◆ **INSTRUCTIONS FOR THE TASK**: What you return should be the complete data below, word for word, with no pictures in it.

◆ **GIVEN INFORMATION**:

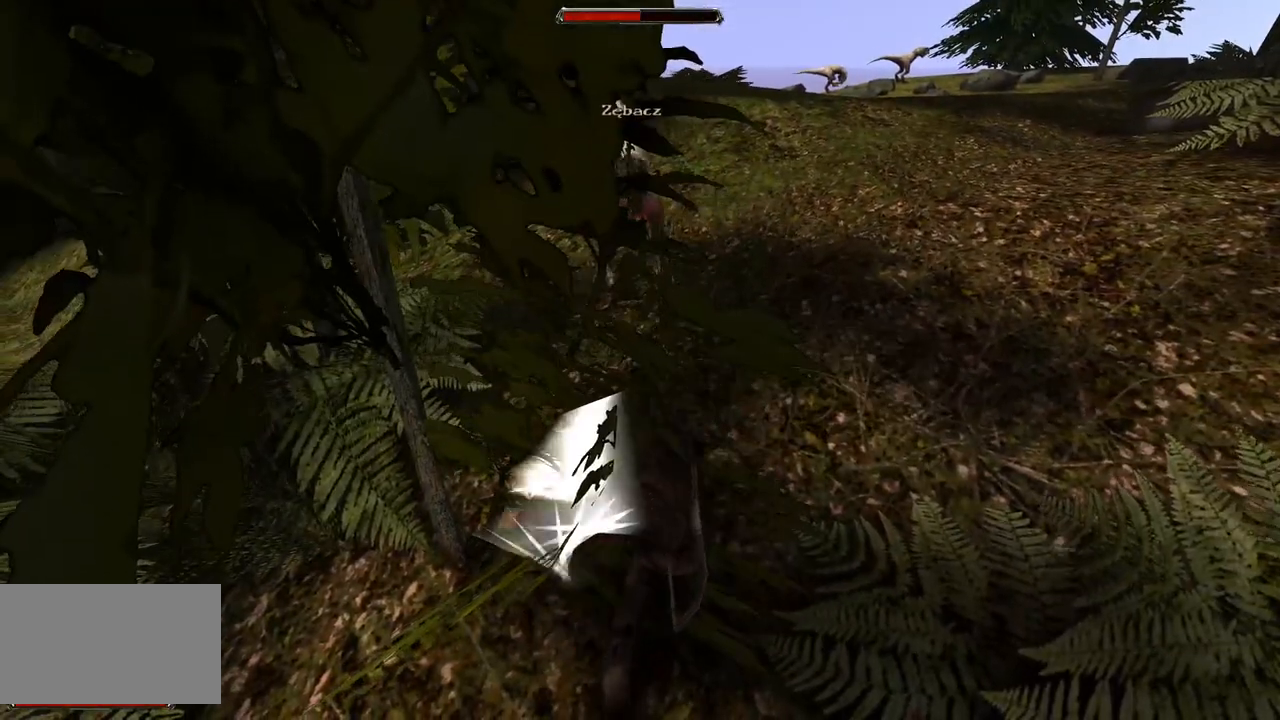
{"keys": ["s"], "mouse": [], "events": [[280, "s", "down"]]}
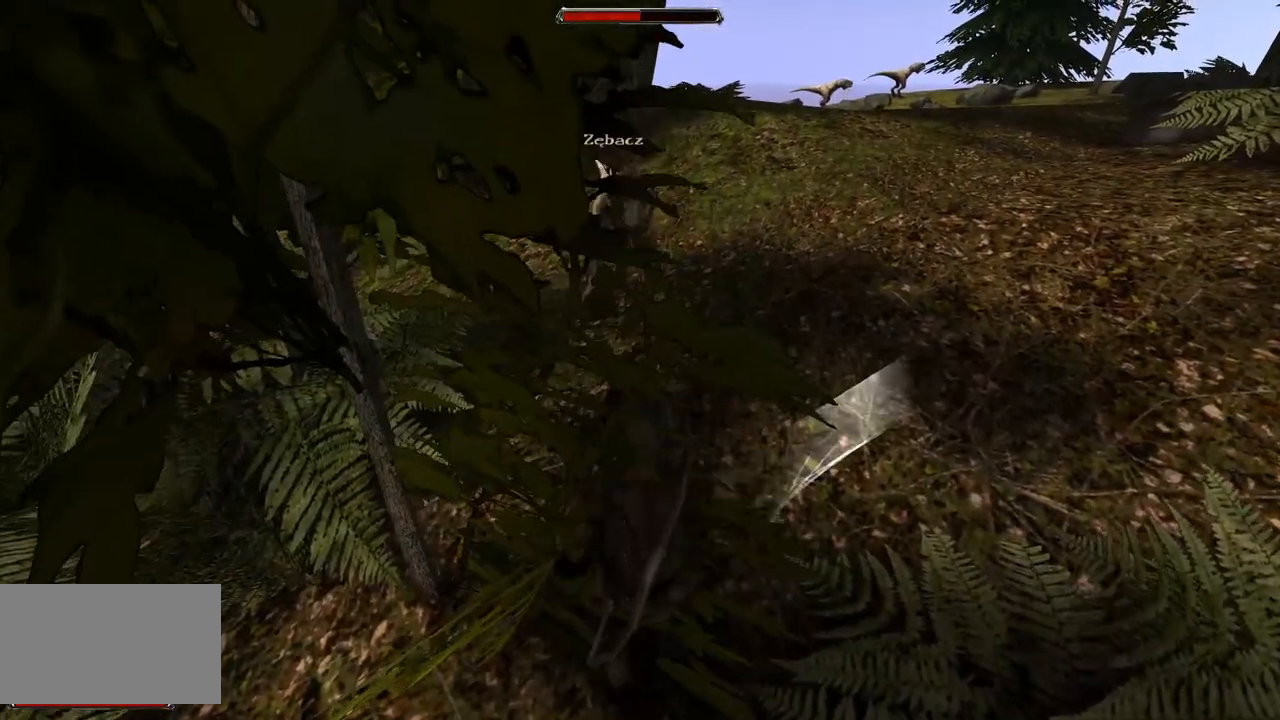
{"keys": ["s"], "mouse": [], "events": [[100, "s", "up"], [280, "s", "down"]]}
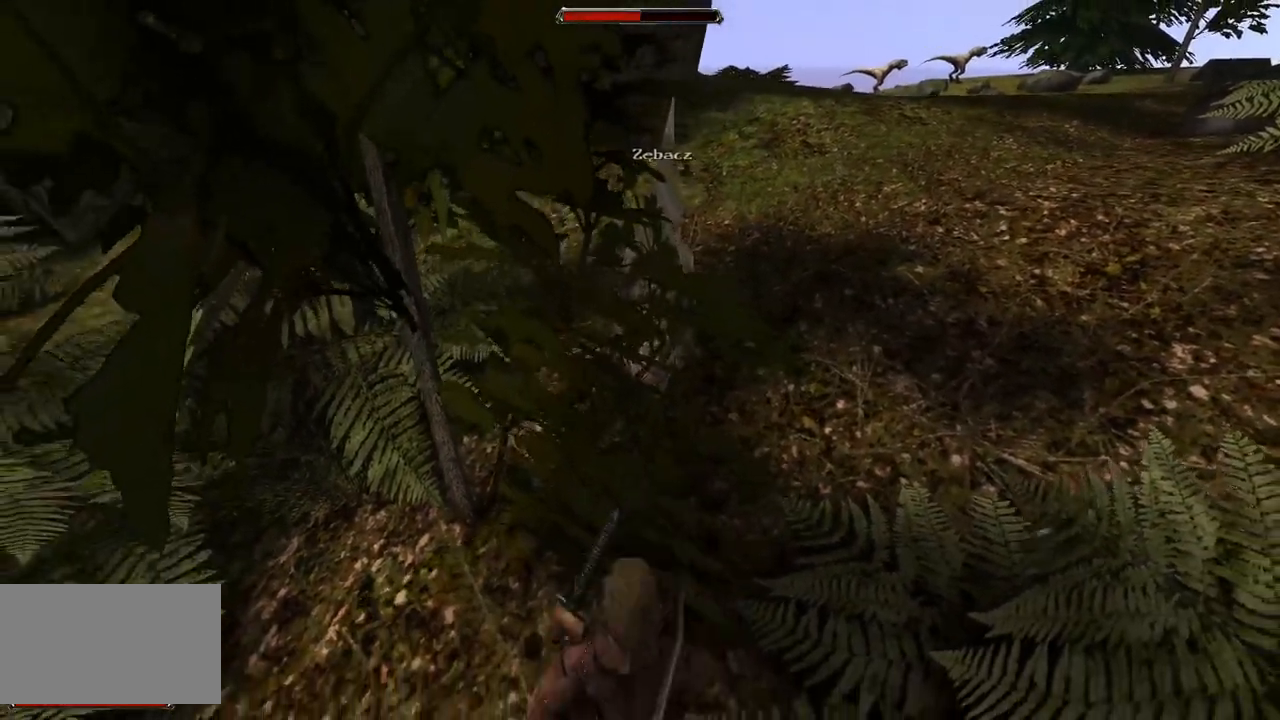
{"keys": ["s"], "mouse": [], "events": [[80, "s", "up"], [440, "s", "down"]]}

◆ **FINISHED TASK**:
{"keys": ["s"], "mouse": [], "events": [[280, "s", "down"]]}
{"keys": ["s"], "mouse": [], "events": [[100, "s", "up"], [280, "s", "down"]]}
{"keys": ["s"], "mouse": [], "events": [[80, "s", "up"], [440, "s", "down"]]}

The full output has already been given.